Hoewel beide interactieplaatsen zijn vereist voor HCN kanaalfunctie, de interactie tussen de TPR-domeinen van TRIP8b en de C-terminale tripeptide van HCN1 dient als de dominante bindingsplaats en reguleert HCN oppervlakte-expressie. Daarom werd deze interactie gekozen als targeting site in deze studie.Voor de rest van het manuscript Wanneer verwezen wordt naar de interactie tussen TRIP8b en HCN, is deze interactie die wordt aangeduid. Deze interactie wordt herinnerd aan een sterk oplosbaar fragment van TRIP8b overeenkomstig zijn geconserveerde C eind bevattende de TPR-domeinen nodig zijn voor binding van het C-terminale staart van HCN (residuen 241-602 van de 1a-4 isovormen van TRIP8b) 3.

Om een hoge doorvoer screen kleine moleculen die het ontwrichten van de interactie kaart te brengen, een fluorescentie polarisatie (FP) gebaseerde assay werd toegepast 17. Fluorescentiepolarisatie is gebaseerd op de excitatie van een fluorofoor-gelabeld ligand met gepolariseerd licht, en het meten van de mate van polarisatie van de uitgezonden fluorescentie 18. In aanwezigheid van een bindingspartner, wordt de rotatiebeweging van de fluorescerende ligand beperkt en gepolariseerd licht uitgezonden 19. Bij gebrek aan een bindingspartner, thij rotatiebeweging van de ligand leidt tot de emissie van gedepolariseerde licht.
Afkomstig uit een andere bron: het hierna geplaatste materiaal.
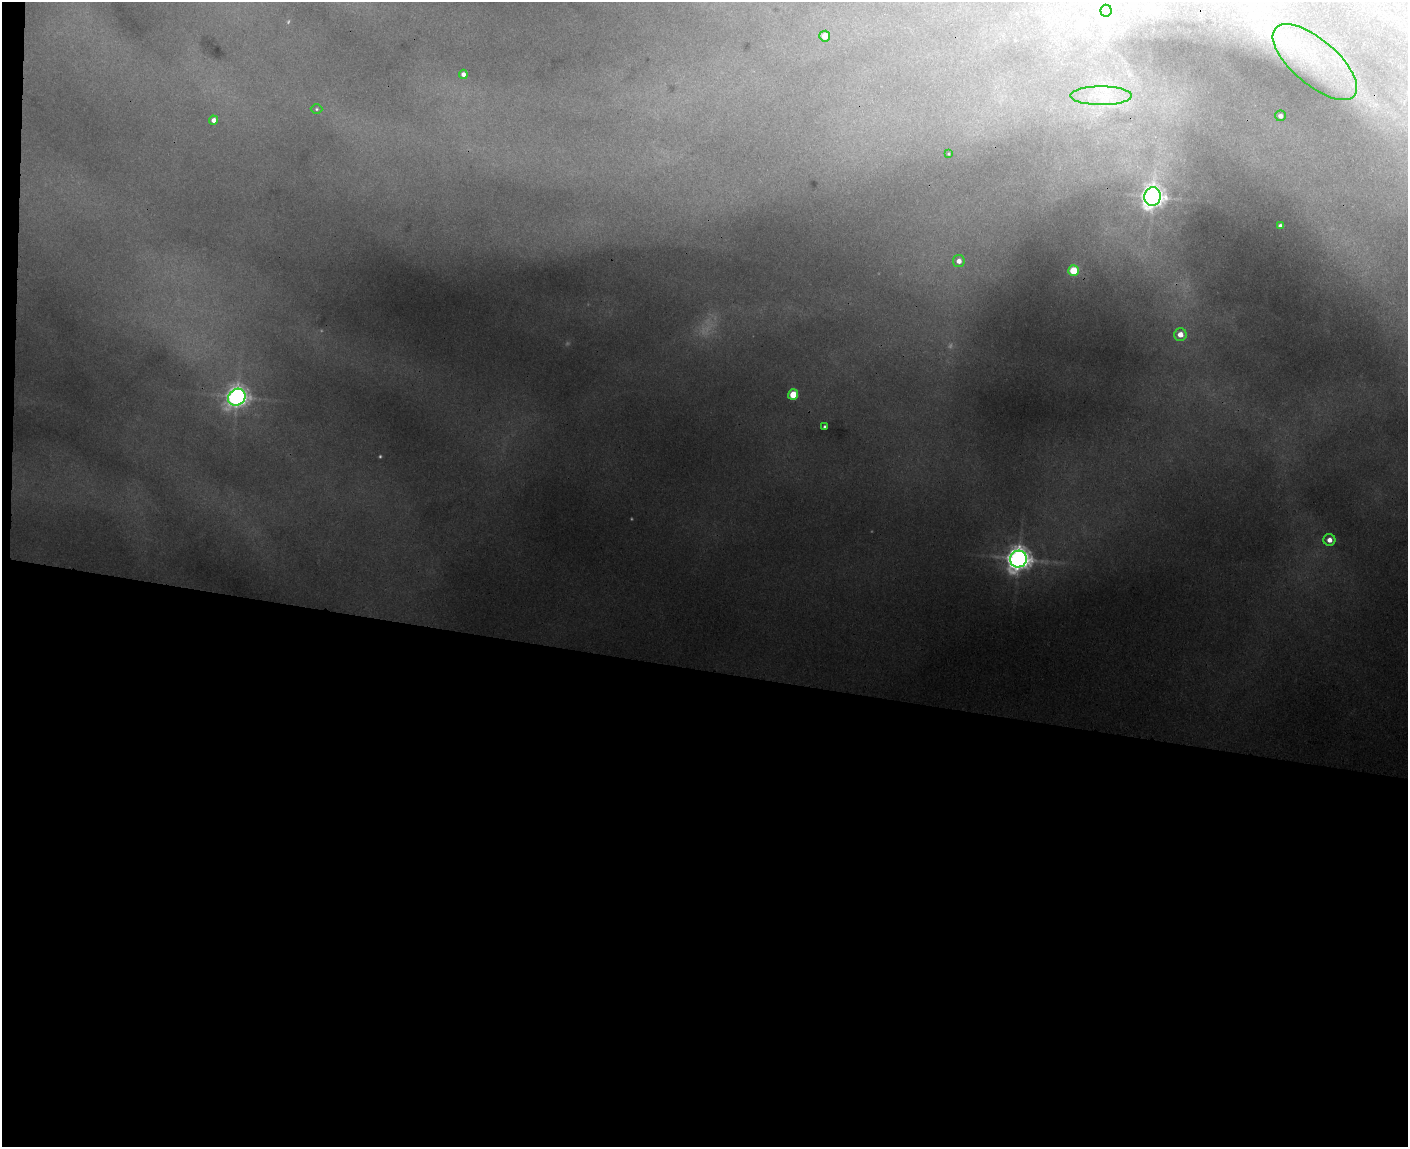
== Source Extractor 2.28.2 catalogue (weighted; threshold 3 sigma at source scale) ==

In de bijgevoegde protocol, wordt een werkwijze voor het zuiveren van N-terminale tag (6xHis) TRIP8b (241-602) middels nikkel-Nitrilotriazijnzuur (Ni-NTA) kralen gepresenteerd. Een soortgelijk protocol werd toegepast om de glutathion-S-transferase (GST) gemerkte C-terminale 40 aminozuren van HCN1 (HCN1 C40) toegepast in stap 7 van het protocol zuiveren. Voor ruimte overwegingen, een gedetailleerde beschrijving van deze procedure werd weggelaten.
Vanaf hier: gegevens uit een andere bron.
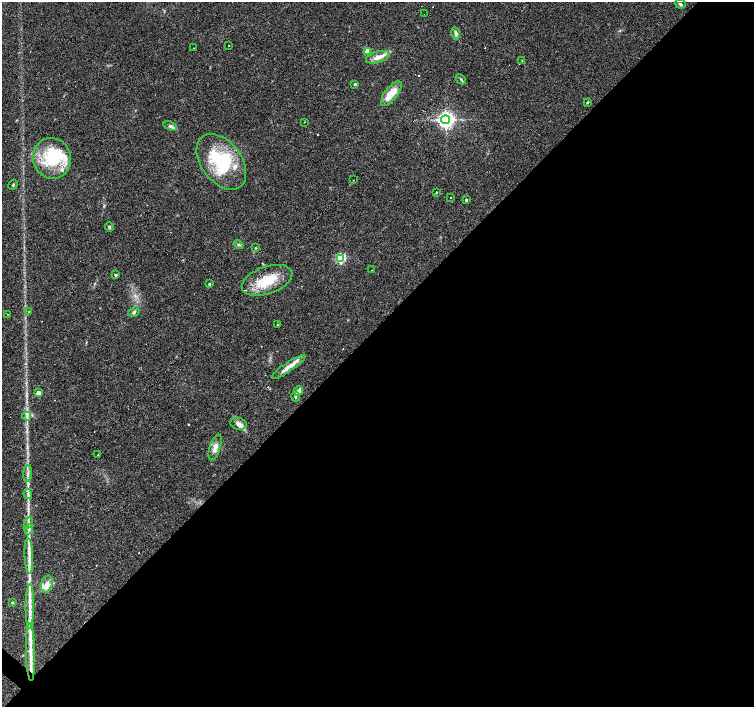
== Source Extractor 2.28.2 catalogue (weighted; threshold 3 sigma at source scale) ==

In de stappen 2 tot en met 7 van het protocol, is een high throughput screening workflow gepresenteerd (zie figuur 1). Eiwit-eiwit interacties zijn een notoir moeilijk doelwit voor high throughput screening en de lezers worden geadviseerd om te zoeken naar extra middelen op het onderwerp 20.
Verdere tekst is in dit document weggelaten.